Bétatron em exposição na Estação Ciência da USP

Acelerador Linear (MARK II)

Em 1962 o Prof. José Goldemberg estava na Universidade de Stanford nos E.U.A., trabalhando com o acelerador linear de elétrons MARK II, de 40 MeV, no estudo do espalhamento de elétrons. 
Com a obtenção de medidas pioneiras para o limite superior do momento de dipolo do elétron  utilizando técnicas de retro-espalhamento, o Prof. Goldemberg ganhou notoriedade entre seus companheiros do Stanford Linear Accelerator Center.
Com a previsão de retorno ao Brasil em 1965, o grupo em que o Prof. Goldemberg trabalhara seria dissolvido. Assim, o então diretor do laboratório, Dr. Walter C. Barber, ofereceu o MARK II ao Prof. Goldemberg, pois com a entrada em operação do acelerador MARK III, de aproximadamente 1 GeV, o antigo MARK II ficara relativamente ocioso e não mais atendia aos interesses daquele grupo [6, 7, 8]. Naquela época o MARK II já havia sofrido uma série de atualizações, possuindo agora duas estruturas aceleradoras e energia máxima de 75 MeV. 
Em 12 de março de 1968, o MARK II chegou ao porto de Santos, a bordo do navio cargueiro Cabo Frio. O acelerador estava desmontado e acondicionado em 20 caixas, pesando ao todo 13 toneladas. Foram necessários quatro caminhões para trazê-lo até a USP [9].
Para abrigar este acelerador foi necessário construir um novo prédio (ao lado do prédio do Bétatron) capaz de conter a elevada radiação produzida. Esse prédio foi construído pelo Fundo de Construção da Universidade São Paulo (Fundusp) utilizando recursos conseguidos com a venda da areia retirada para a construção da Raia Olímpica da USP [6].
Em 1969, após a construção do prédio, o MARK II, agora conhecido apenas como Acelerador Linear começou a ser montado pelos professores Jiro Takahashi, Yamato Miyao, José R. Moreira e equipe. Embora a Universidade de Stanford tenha doado a maior parte do acelerador (estruturas aceleradoras, moduladores, e eletroímãs focalizadores), diversas partes precisaram ser construídas aqui e outras substituídas devido ao mau funcionamento. As válvulas klystrons (amplificadoras de microondas) foram compradas da empresa RCA. O primeiro canhão de elétrons deste acelerador foi fabricado pelo Prof. Argus Moreira  (CBPF-RJ) [9].
Muitos problemas foram encontrados para o ajuste dos moduladores e consequente injeção de microonda nas estruturas.  Mesmo quando estes problemas foram sanados, o acelerador ainda não produzia feixe. Nesta época o Prof. Robert Hofstadter, prêmio Nobel de física, da Universidade de Stanford, que participava de uma conferência, visitou as instalações do acelerador. Após tomar conhecimento dos vários problemas, o Prof. Hofstadter convidou o Prof. Jiro Takahashi e Prof. José R. Moreira para uma visita às instalações de Stanford. Após algumas semanas nos E.U.A. e com o "know how" adquirido, os problemas puderam ser sanados e em 1971 o Acelerador Linear produziu o primeiro feixe de elétrons [10].

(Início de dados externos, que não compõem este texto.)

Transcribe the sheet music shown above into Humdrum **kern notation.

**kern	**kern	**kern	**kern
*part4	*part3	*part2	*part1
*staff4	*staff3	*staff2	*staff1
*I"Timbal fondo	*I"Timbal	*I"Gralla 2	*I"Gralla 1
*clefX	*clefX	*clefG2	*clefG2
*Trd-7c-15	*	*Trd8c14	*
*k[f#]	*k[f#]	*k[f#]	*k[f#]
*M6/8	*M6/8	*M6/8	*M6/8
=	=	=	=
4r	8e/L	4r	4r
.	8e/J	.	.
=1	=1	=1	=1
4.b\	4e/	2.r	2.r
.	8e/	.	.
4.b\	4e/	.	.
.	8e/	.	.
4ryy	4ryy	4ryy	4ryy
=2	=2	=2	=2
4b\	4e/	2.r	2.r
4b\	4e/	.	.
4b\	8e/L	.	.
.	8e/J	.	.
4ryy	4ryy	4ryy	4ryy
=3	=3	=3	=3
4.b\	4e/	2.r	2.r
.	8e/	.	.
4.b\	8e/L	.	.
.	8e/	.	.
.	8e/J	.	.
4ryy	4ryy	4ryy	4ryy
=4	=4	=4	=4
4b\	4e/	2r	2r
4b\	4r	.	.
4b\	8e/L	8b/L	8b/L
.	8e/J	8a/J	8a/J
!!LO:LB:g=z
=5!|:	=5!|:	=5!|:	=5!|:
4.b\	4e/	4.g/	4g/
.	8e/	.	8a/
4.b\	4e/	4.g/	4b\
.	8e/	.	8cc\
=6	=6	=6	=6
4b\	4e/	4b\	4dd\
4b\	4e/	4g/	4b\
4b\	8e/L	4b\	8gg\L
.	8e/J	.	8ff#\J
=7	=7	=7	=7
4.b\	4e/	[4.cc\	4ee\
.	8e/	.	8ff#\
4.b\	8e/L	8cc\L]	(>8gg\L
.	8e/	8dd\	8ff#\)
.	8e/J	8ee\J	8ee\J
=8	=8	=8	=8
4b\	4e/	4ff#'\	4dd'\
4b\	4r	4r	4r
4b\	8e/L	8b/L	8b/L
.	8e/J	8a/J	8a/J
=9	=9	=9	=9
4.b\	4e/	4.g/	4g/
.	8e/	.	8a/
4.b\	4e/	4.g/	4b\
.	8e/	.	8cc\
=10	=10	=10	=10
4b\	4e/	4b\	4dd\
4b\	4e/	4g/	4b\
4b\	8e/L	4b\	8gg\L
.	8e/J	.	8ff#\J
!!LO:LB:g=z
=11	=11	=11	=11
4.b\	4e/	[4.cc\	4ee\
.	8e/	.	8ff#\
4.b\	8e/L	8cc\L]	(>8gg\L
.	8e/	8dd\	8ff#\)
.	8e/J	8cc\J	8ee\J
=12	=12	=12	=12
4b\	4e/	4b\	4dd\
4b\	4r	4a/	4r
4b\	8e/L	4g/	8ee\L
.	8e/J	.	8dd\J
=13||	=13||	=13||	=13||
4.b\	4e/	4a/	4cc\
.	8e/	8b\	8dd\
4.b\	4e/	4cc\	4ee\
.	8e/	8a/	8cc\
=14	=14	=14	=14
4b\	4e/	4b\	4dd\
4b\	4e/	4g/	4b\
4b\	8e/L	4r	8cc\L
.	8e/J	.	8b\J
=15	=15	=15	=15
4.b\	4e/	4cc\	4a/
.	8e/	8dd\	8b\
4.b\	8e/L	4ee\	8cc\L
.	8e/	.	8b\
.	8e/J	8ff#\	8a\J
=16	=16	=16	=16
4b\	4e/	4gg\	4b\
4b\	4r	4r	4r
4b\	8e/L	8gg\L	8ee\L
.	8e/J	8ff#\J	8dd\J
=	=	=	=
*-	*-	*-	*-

Acelerador Linear, visto a partir do canhão de elétrons

Acelerador Linear, visto a partir da segunda estrutura aceleradora

O Acelerador Linear funcionou até 1993 e conseguiu produzir um feixe de elétrons analisado (com boa discriminação de energia) da ordem de 70 MeV e corrente de 0.5 mA. 
Pode-se destacar o seu uso para estudos em espectroscopia nuclear, ressonancias gigantes fotonucleares e fissão nuclear.
Após sua desmontagem, várias partes do Acelerador Linear foram doadas, como por exemplo para o Laboratório Nacional de Luz Sincrotron (LNLS), como parte de seu acelerador injetor e em uma estação de testes de microondas.


Equipe de operação e manutenção do Acelerador Linear
Da esquerda para direita: Antônio F. dos Reis, José Carlos A. Alcon, Juarez Arruda, Francisco T. Degasperi, Antônio Carlos Tromba, Marcelo M. Lucena.

Referências

1. SCHWARTZMAN, S. A Space for Science - The Development of The Scientific Community in Brazil. The Pennsylvania State University Press, 1991, cap. 6. Disponível em www.schwartzman.org.br/simon/space/chapter6.htm.
2. SANTOS, M.D.S. Entrevista realizada em São Paulo, 28 de Agosto de 2003.
3. Folha da Manhã. São Paulo, 26 de Janeiro de 1949, 1o caderno, p.3.
4. Folha da Manhã. São Paulo, 30 de Novembro de 1948, caderno único.
5. SANTOS, M.D.S. Controle de energia para aceleradores a indução magnética. 1953. Tese (Provimento de Cátedra) – Instituto de Física da USP.
6. GOLDEMBERG, J. Entrevista realizada em São Paulo, 22 de Maio de 2003.
7. GINZTON, E.L. An Informal History of Slac – Part one: Early Accelerator Work at Stanford. SLAC Beam Line, special issue, n. 2 April 1983.
8. The Stanford Daily. Stanford, CA, vol. 153, n.9, fevereiro de 1968, p. 6.
9. Folha de São Paulo. São Paulo, 27 março de 1968, primeiro caderno, p.12.
10. TAKAHASHI, J. Entrevista realizada em São Paulo, 1 de Junho de 2003.